ATMs that rely on desktop PC technology--and that's a lot of them--are at risk from worms, key loggers, and denial-of-service attacks.

Nick Heath
Nick Heath Chief reporter

Nick Heath is a computer science student and was formerly a journalist at TechRepublic and ZDNet.

4 min read
Security experts have hacked ATMs to show how easy it is to steal money and bank account details from modern cash machines.

ATMs, or automated teller machines, today face the Internet-born threat of worms and denial-of-service attacks, as well as being at risk from malicious applications that can harvest customer data or hijack machines.

Up to 90 percent of the ATMs in the U.K. could be at risk from these attacks as they rely on desktop PC technology--usually Intel hardware and Windows operating systems--linked to other machines, some connected to the Internet, in the bank's network, according to experts.

Security vendor Network Box illustrated this threat by showing that only the personal identification number was encrypted when information was sent from a U.S. ATM to networked bank computers.

The card numbers, card expiration dates, transaction amounts, and account balances were clearly readable in plain text to anybody intercepting the data as it traveled through the network.

"Cabinet" ATMs, commonly found in shops, pubs, and restaurants, potentially face an even greater danger. Researchers from Information Risk Management (IRM) were able to open their safes and take them over.

An early warning of this insecurity in modern ATMs came in 2003 when the Nachi Internet worm infiltrated "secure" networks and infected ATMs from two financial institutions, while the SQL Slammer worm indirectly shut down 13,000 Bank of America ATMs.

Martin Macmillan, business development director with ATM security specialist Level Four Software, said: "The technology behind ATMs has changed dramatically over the last few years.
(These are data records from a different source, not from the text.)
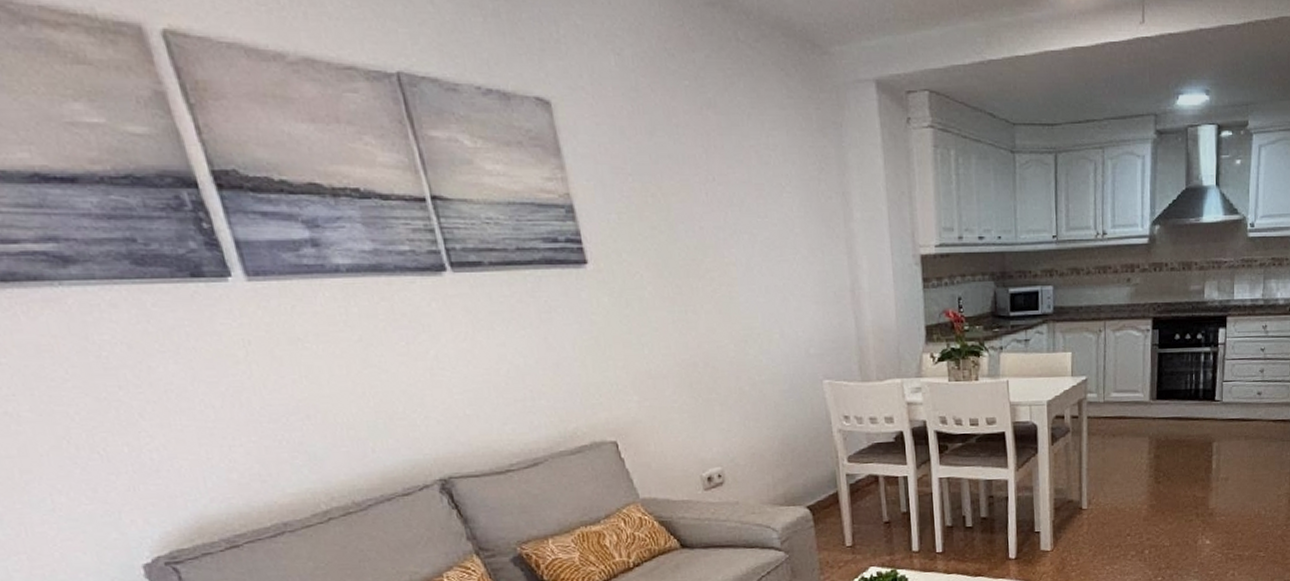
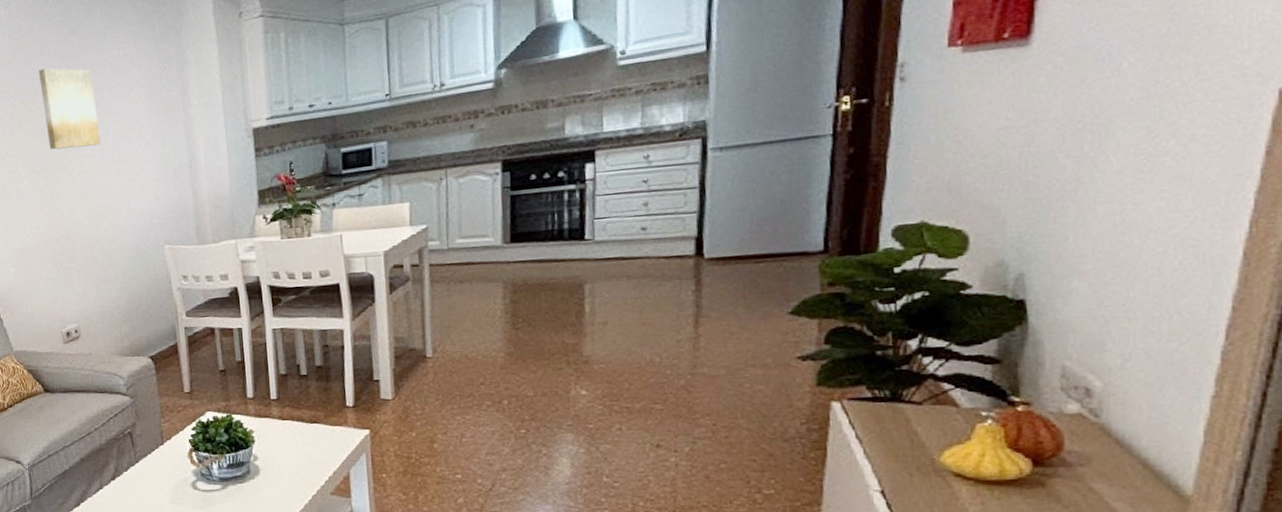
wall art: none [665,145,746,253] -> present [39,68,100,150]

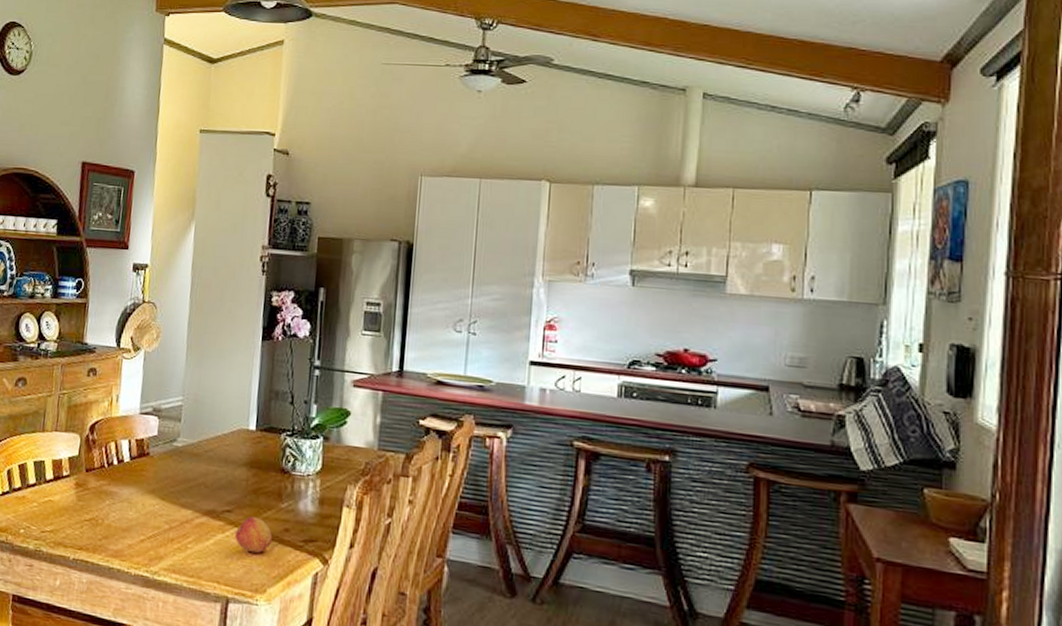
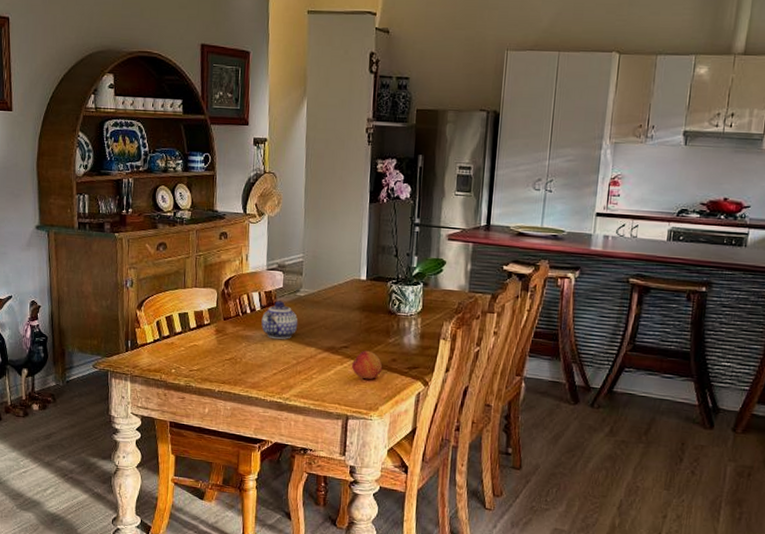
teapot: none [129,451,173,499] -> present [261,301,298,339]

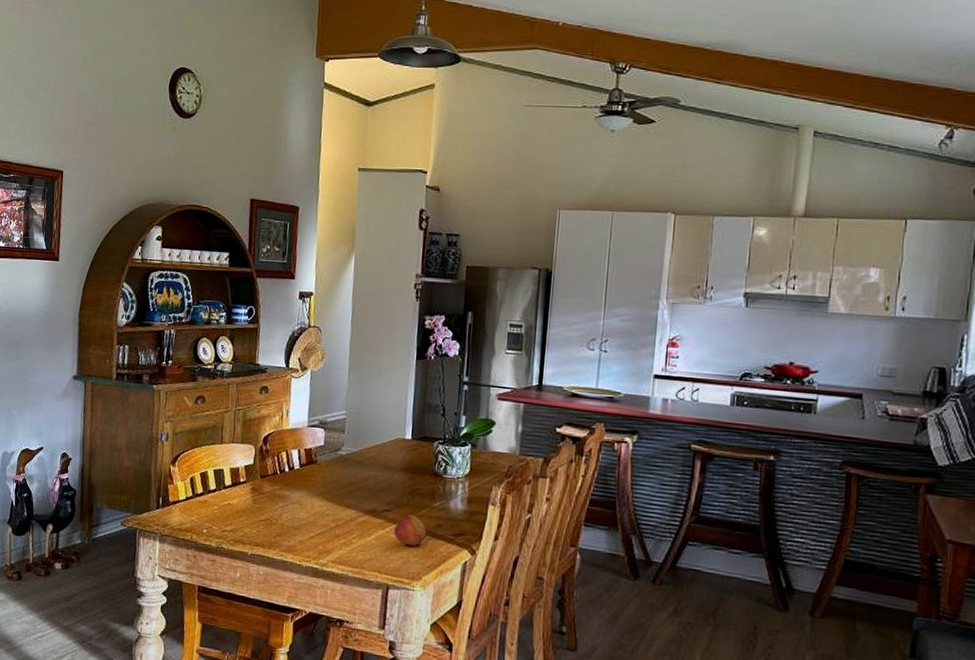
teapot: present [261,301,298,339] -> none [299,459,339,500]

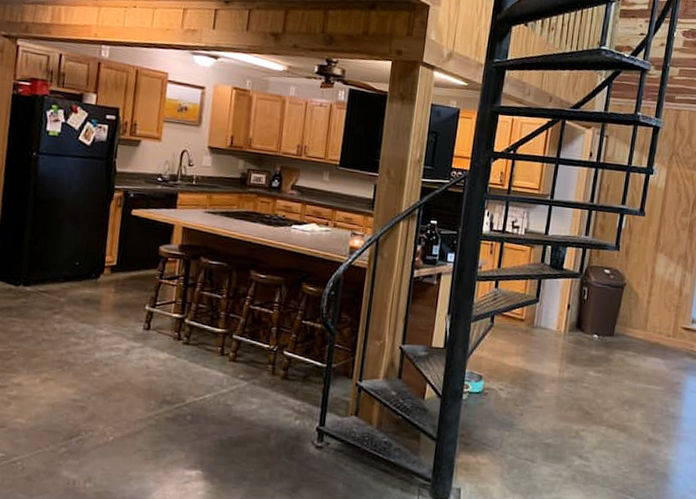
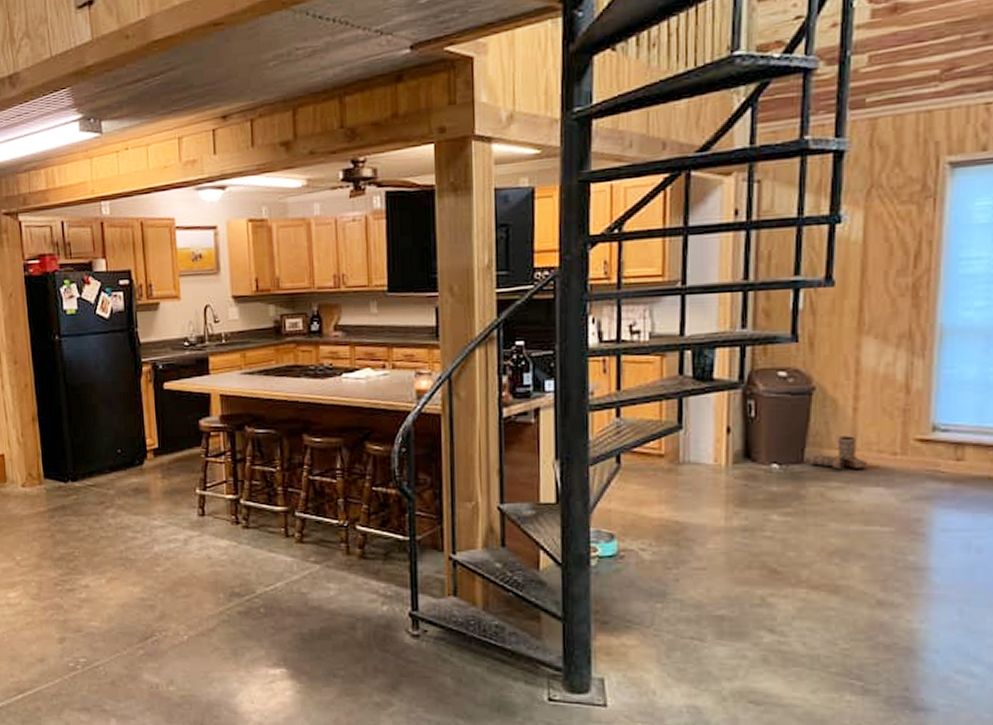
boots: none [617,320,653,345] -> present [809,436,869,469]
Banks have largely moved their ATMs across to run operating systems such as Windows connected to a greater range of servers over an IP network.

"An ATM becomes like a PC with attached devices--it has to be kept up-to-date with hot fixes and patches."
--Martin Macmillan, business development director, Level Four Software

That creates a lot of security issues, Macmillan said: "An ATM becomes like a PC with attached devices--it has to be kept up-to-date with hot fixes and patches. It is a much more complex beast, and the security aspects of that need to be at the forefront of a bank's mind."

It is important, he said, for banks to be able to monitor ATM systems at the Windows level for any security holes and to be able to shut the network down in a controlled manner if any problems arise.

Macmillan added that the stability of Windows-based ATMs was worse than that of their OS/2-based predecessors, saying some ATMs suffered downtime of up to 30 percent.

Mark Webb-Johnson, chief technology officer of Network Box, said in the report: "The ATM industry is presented with the same security issues that we all face with our workstations that are connected to (the) Internet. A compromised ATM could result in a network being forced offline, and/or lost customer data and stolen identities."

Gyan Chawdhary, senior security consultant with IRM, told CNET News.com sister site Silicon.com that the shift among ATMs to modern PC infrastructure means it now requires only minimal programming knowledge to hack ATM machines successfully once access has been gained to its system.

"If you are a programmer and you have some programming experience, then it is a cakewalk. If an exploit will work on a home or office computer then it will work on these ATMs," Chawdhary said.

Researchers from IRM were even able to unlock and clear out the safes in two out of three U.K. cabinet ATMs, opening the safe using a default key code they obtained from a safe manual online. They also reset the cabinet ATMs' software using a piece of wire jammed into the receipt slot, giving them access to the engineering mode where they could control the machine.

Link, the company that runs more than 61,000 cash machines in the U.K., said there are stringent measures in place to prevent anybody from accessing its systems and that it will immediately shut down a network the moment it detects an intrusion.

Graham Mott, a Link spokesman, said: "The Link network takes the threat of a criminal attack very seriously and is constantly looking for ways to enhance system security."

Network Box warns that the software firewalls used to protect ATMs are not able to prevent denial-of-service attacks or harvesting of a consumer's personal data after the data travels through the bank's network.

It says the most effective way to protect against these new threats is to use a multifunction device with routing, firewall, intrusion detection system/intrusion prevention system and VPN (virtual private network) capabilities, positioned in front of, and protecting, the ATM network.

Such a device, the company said, should be separated from the rest of the bank's network, and all traffic coming out of the ATM should be encrypted.

Nick Heath of Silicon.com reported from London.